What the exercise asks
Can you reproduce, character for character, the stretch of the records from the line containing "Spec: line order" through the line containing "-0.004496, 0.540354, -0.977625]]", with both of those lines included?

Entries shown
=== Section Start ===

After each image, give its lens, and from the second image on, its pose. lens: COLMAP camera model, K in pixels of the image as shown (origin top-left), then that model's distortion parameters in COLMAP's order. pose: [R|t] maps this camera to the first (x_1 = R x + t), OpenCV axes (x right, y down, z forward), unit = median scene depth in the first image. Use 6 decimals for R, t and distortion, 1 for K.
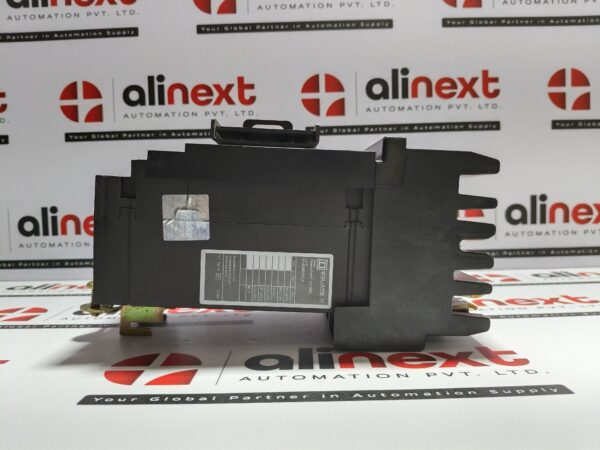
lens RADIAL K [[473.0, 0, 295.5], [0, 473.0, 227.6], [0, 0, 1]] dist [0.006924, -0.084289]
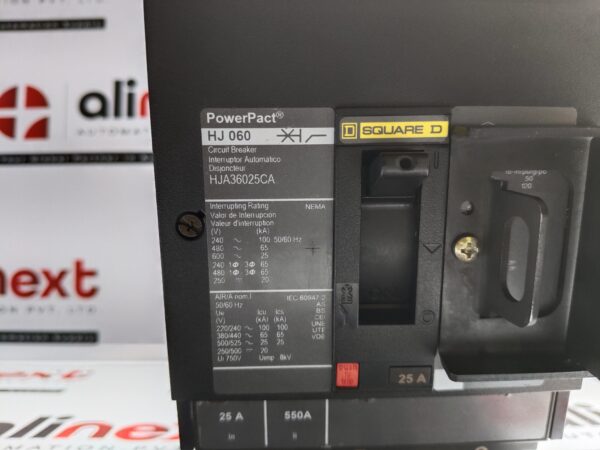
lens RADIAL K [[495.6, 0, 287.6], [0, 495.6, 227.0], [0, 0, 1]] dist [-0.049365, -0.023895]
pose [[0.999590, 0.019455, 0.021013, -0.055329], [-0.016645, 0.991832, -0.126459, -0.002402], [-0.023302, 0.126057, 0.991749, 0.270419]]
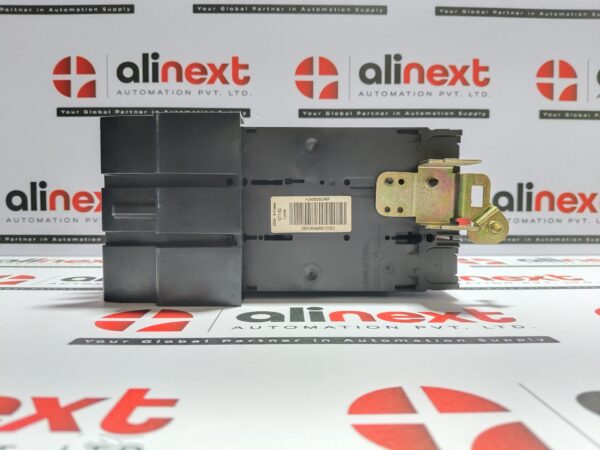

=== Section End ===
=== Section Start ===

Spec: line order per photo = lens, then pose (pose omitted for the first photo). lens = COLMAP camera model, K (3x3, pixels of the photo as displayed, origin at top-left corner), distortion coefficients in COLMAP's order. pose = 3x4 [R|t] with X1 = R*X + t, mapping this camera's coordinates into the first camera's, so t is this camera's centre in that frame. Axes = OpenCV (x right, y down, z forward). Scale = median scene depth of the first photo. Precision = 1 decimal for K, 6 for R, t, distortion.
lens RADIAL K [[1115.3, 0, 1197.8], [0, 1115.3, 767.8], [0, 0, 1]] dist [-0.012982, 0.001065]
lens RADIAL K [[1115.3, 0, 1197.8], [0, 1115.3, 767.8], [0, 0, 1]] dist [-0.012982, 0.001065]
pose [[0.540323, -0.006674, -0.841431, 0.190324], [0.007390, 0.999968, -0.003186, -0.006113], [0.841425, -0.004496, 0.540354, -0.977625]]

=== Section End ===
=== Section Start ===

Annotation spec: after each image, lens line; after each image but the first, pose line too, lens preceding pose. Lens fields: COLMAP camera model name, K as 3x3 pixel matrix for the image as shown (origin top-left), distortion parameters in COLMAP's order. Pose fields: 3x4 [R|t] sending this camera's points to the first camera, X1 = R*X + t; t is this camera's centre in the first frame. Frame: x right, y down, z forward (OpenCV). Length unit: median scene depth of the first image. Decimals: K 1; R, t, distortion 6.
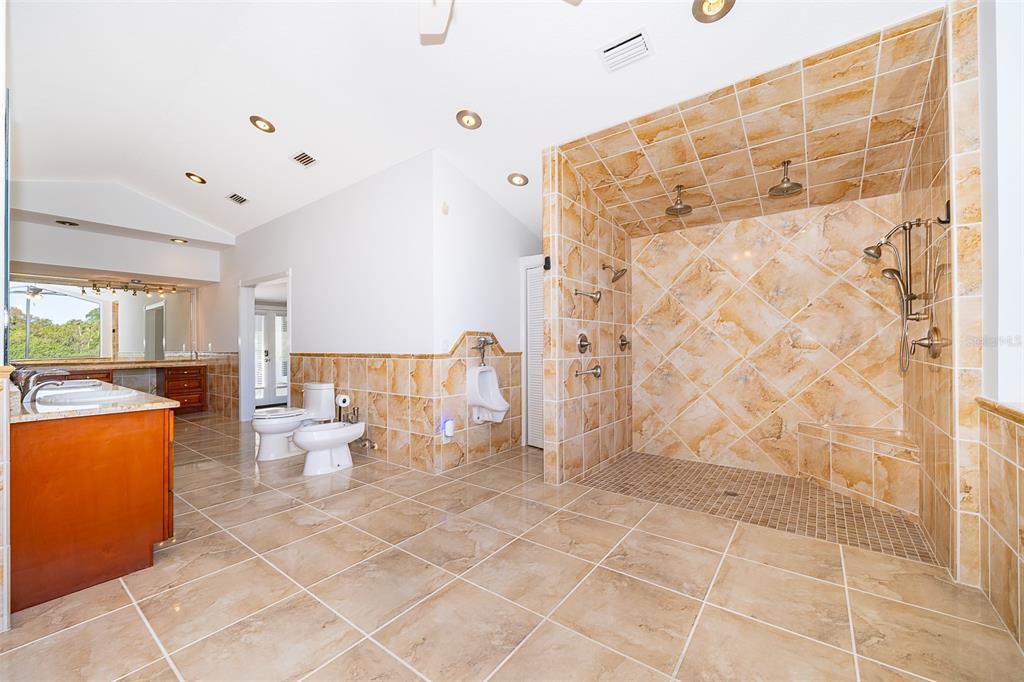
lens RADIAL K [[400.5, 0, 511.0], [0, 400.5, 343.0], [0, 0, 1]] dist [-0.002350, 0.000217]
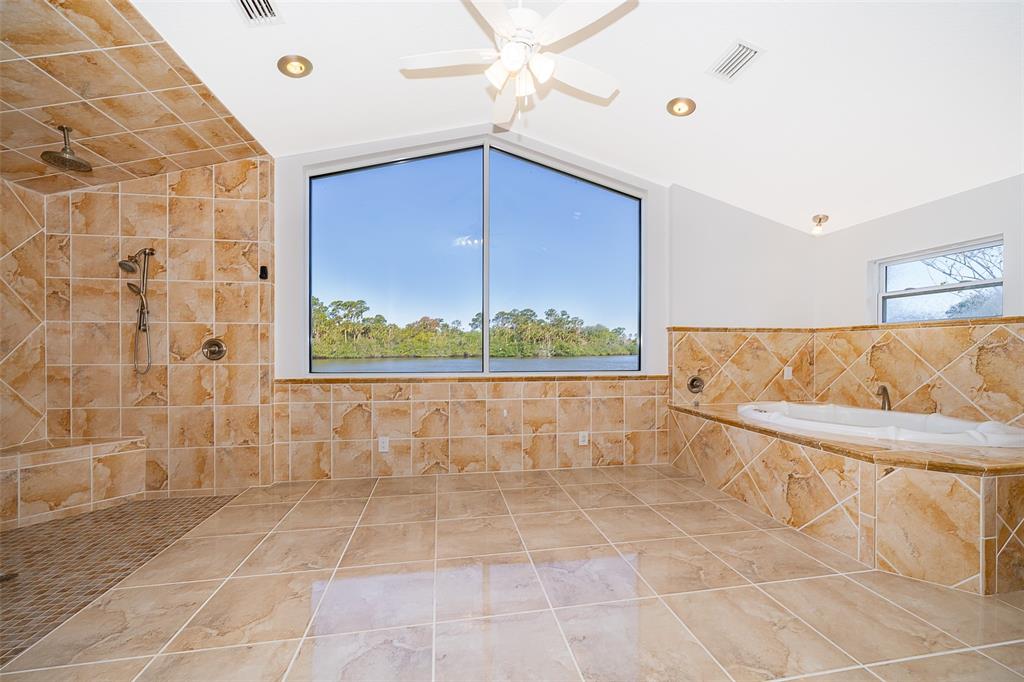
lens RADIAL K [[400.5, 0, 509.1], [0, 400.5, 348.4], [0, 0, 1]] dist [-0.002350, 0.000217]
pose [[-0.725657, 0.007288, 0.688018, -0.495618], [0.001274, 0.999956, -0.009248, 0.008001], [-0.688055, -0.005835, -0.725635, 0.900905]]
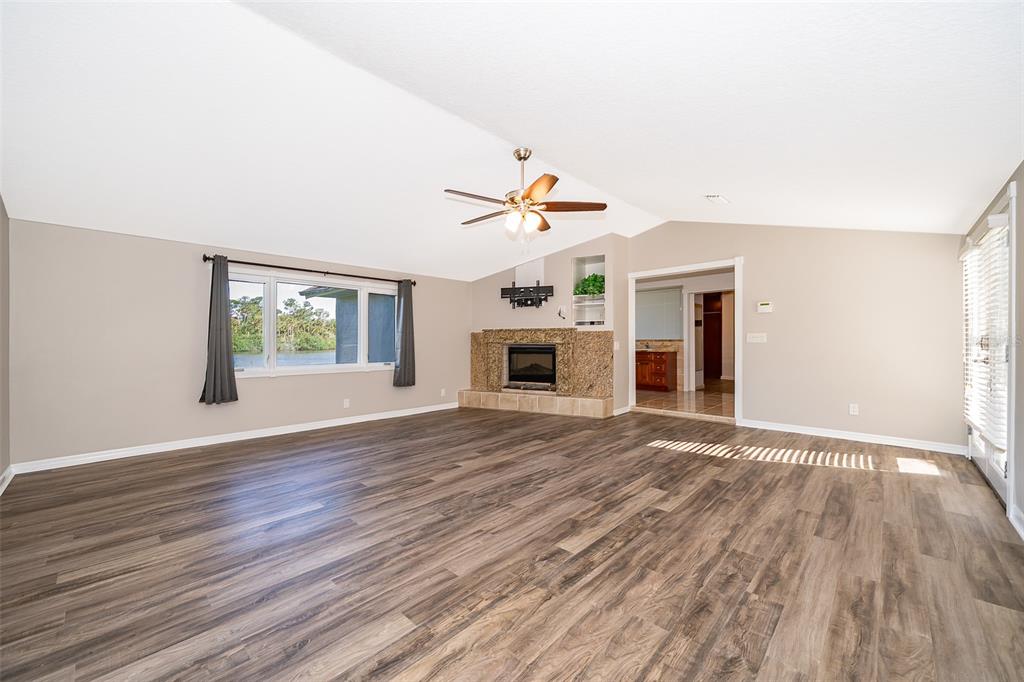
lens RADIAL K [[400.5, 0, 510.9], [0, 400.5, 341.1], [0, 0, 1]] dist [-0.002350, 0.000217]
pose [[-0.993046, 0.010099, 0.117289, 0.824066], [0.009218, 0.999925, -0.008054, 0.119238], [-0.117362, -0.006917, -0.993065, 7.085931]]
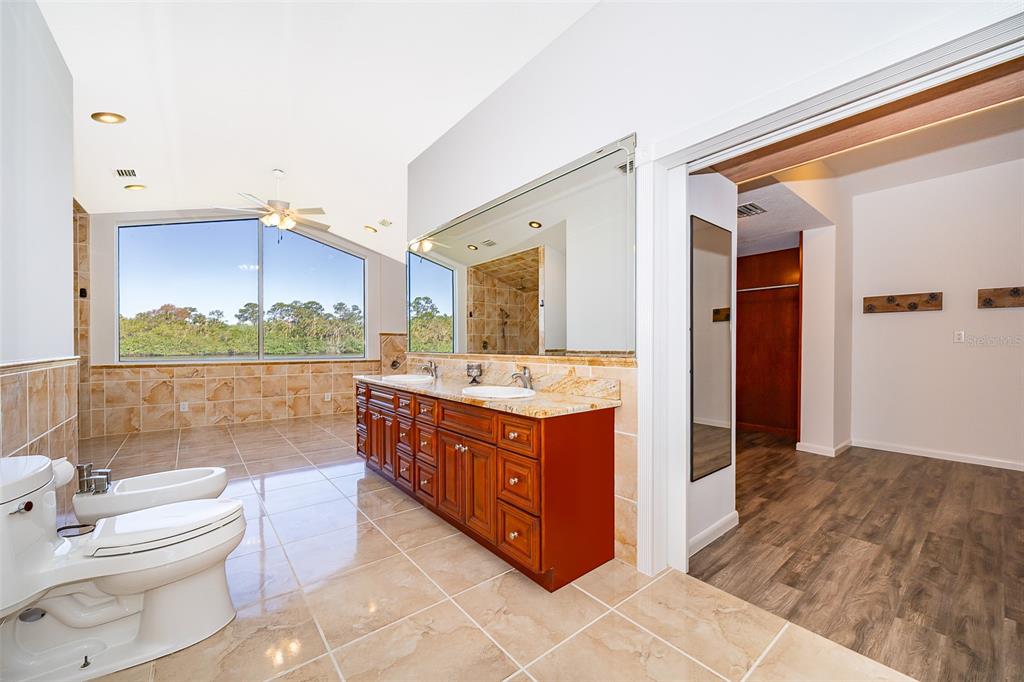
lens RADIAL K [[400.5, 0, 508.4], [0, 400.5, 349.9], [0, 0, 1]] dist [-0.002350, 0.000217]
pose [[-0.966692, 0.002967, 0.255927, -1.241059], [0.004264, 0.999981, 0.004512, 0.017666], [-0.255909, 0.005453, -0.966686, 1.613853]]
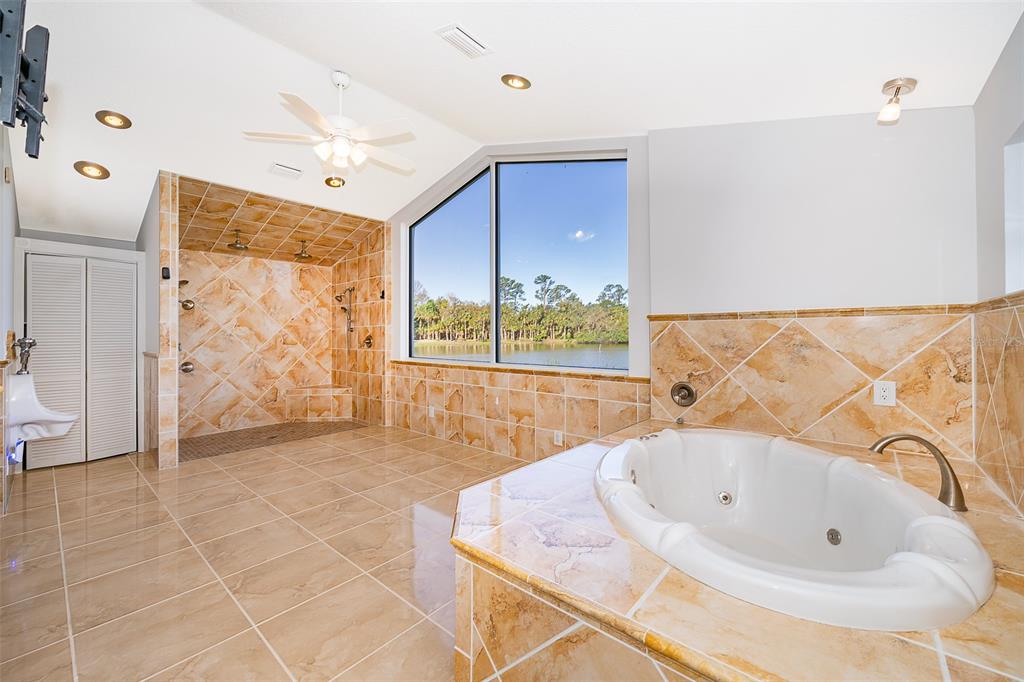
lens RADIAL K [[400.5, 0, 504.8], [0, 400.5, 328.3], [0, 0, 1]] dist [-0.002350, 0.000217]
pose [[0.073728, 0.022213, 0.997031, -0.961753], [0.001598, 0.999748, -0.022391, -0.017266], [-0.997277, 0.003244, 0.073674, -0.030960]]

=== Section End ===

Response area
Spec: line order per photo = lens, then pose (pose omitted for the first photo). lens = COLMAP camera model, K (3x3, pixels of the photo as displayed, origin at top-left corner), distortion coefficients in COLMAP's order. pose = 3x4 [R|t] with X1 = R*X + t, mapping this camera's coordinates into the first camera's, so t is this camera's centre in that frame. Axes = OpenCV (x right, y down, z forward). Scale = median scene depth of the first photo. Precision = 1 decimal for K, 6 for R, t, distortion.
lens RADIAL K [[1115.3, 0, 1197.8], [0, 1115.3, 767.8], [0, 0, 1]] dist [-0.012982, 0.001065]
lens RADIAL K [[1115.3, 0, 1197.8], [0, 1115.3, 767.8], [0, 0, 1]] dist [-0.012982, 0.001065]
pose [[0.540323, -0.006674, -0.841431, 0.190324], [0.007390, 0.999968, -0.003186, -0.006113], [0.841425, -0.004496, 0.540354, -0.977625]]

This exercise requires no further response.